The reporter plays a unique and critical role in the NCCUSL process. He or she is the principal author of the law itself, under the direction of the drafting committee and the state commissioners as a whole. After the draft is approved for distribution to the state legislatures, the reporter writes the Reporters Comments, notes on individual sections of the law often used by judges to help interpret how it should be applied. Perhaps most important, reporters are the subject matter experts, usually hired by NCCUSL specifically because of their expertise in both the law and the current commercial practices the proposed law will cover.

Nimmer's expertise is unquestioned -- he is the author of the standard text on computer law. But his name may ring a bell with some longtime InfoWorld readers for another reason, and a handful of you have actually met him. Way back in the fall of 1995, when reader gripes about the "known bug" syndrome first got me involved in what then had just been renamed UCC Article 2B, Nimmer and I arranged several meetings with InfoWorld readers to try to get their feedback into the law. In a sense, he had a mandate to represent InfoWorld readers in the process, as well as others who didn't have a lawyer at the table.

When I started hearing rumors about Nimmer testifying for Microsoft, I found it hard to believe. Even after he readily acknowledged it to me, I remained somewhat shocked. Perhaps this is due to the journalist's perspective -- we sometimes get asked to be expert witnesses, too, but it would be a no-brainer for me that I couldn't take a fee from a company I might be writing about the next week. Shouldn't a NCCUSL reporter be held to the same ethical standards as the journalistic variety?

In Nimmer's own defense, he points out the issue on which he testified for Microsoft was a fine point of software law history irrelevant to UCITA. If it wasn't Microsoft specifically, he says, probably no one would have perceived his testifying as an issue. And he and his defenders in the NCCUSL leadership argue that, since it is his field of expertise, to say he could have done no legal work for the last ten years for any software company would have been an extreme financial hardship.

Even so, shouldn't all participants in the UCITA process at least have been informed what Nimmer was doing? As it was, most participants including many UCITA committee members themselves were not aware of it when they met on July 22nd for their sole day of public input on UCITA. The commissioners who approved UCITA the next week after listening to Nimmer defend the draft in the debates were also not informed -- at least officially -- that he would be working for a company with a big stake in UCITA a few days later.

NCCUSL executive director Fred Miller says that Nimmer followed the one disclosure rule the organization has for reporters by clearing it with Miller in the spring when Nimmer was first asked to testify. Miller says he saw little reason to make a big deal out of it since the draft of the law was already close to final form and the issue in the Microsoft case was unrelated.

Let me make it clear that I'm certain Ray Nimmer was not influenced by this fee from Microsoft to do something he shouldn't, but that's not the point. The real issue here is the reluctance of NCCUSL's leadership even now to have these relationships openly disclosed. A fair and impartial process requires at least that much.

It is indeed hard for NCCUSL reporters, commissioners and officials to avoid having conflicts of interest -- most of them are commercial contract lawyers who have represented many different business clients through the years. And that's the ultimate conflict of interest in having this organization draft this law. There is, after all, only one interest group that will surely benefit from UCITA in the long run, and that's the lawyers who represent big companies.

[Stored items from a collection]
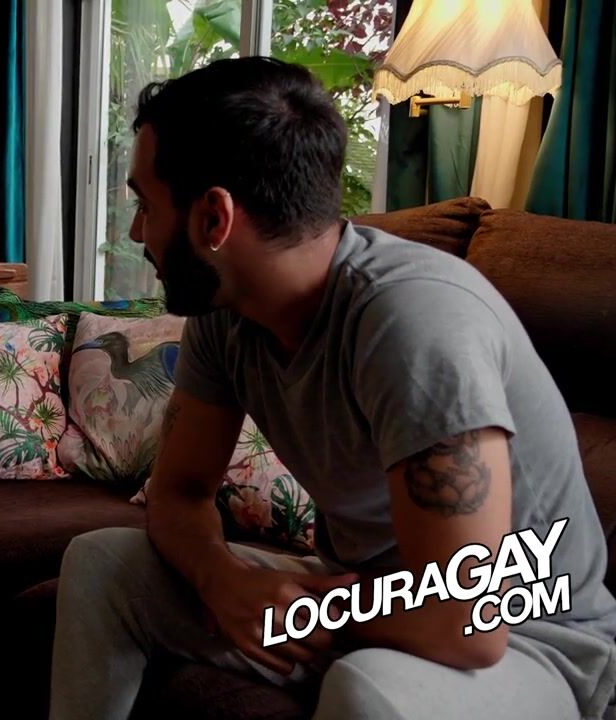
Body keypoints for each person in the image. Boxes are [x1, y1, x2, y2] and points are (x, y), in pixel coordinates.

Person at [49, 57, 616, 720]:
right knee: (100, 565)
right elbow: (179, 493)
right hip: (366, 599)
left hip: (528, 640)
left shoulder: (416, 324)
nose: (135, 232)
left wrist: (297, 611)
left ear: (213, 219)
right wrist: (223, 580)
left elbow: (467, 622)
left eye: (146, 206)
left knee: (366, 687)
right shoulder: (225, 312)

- **Tasks and exercises**:
**1)** In the UCITA commentary, who is the NCCUSL executive director?
**2)** Quote the UCITA commentary from "Even so, shouldn't" up to and including "case was unrelated.".

- **Problem solutions**:
**1)** Fred Miller

**2)**
Even so, shouldn't all participants in the UCITA process at least have been informed what Nimmer was doing? As it was, most participants including many UCITA committee members themselves were not aware of it when they met on July 22nd for their sole day of public input on UCITA. The commissioners who approved UCITA the next week after listening to Nimmer defend the draft in the debates were also not informed -- at least officially -- that he would be working for a company with a big stake in UCITA a few days later.

NCCUSL executive director Fred Miller says that Nimmer followed the one disclosure rule the organization has for reporters by clearing it with Miller in the spring when Nimmer was first asked to testify. Miller says he saw little reason to make a big deal out of it since the draft of the law was already close to final form and the issue in the Microsoft case was unrelated.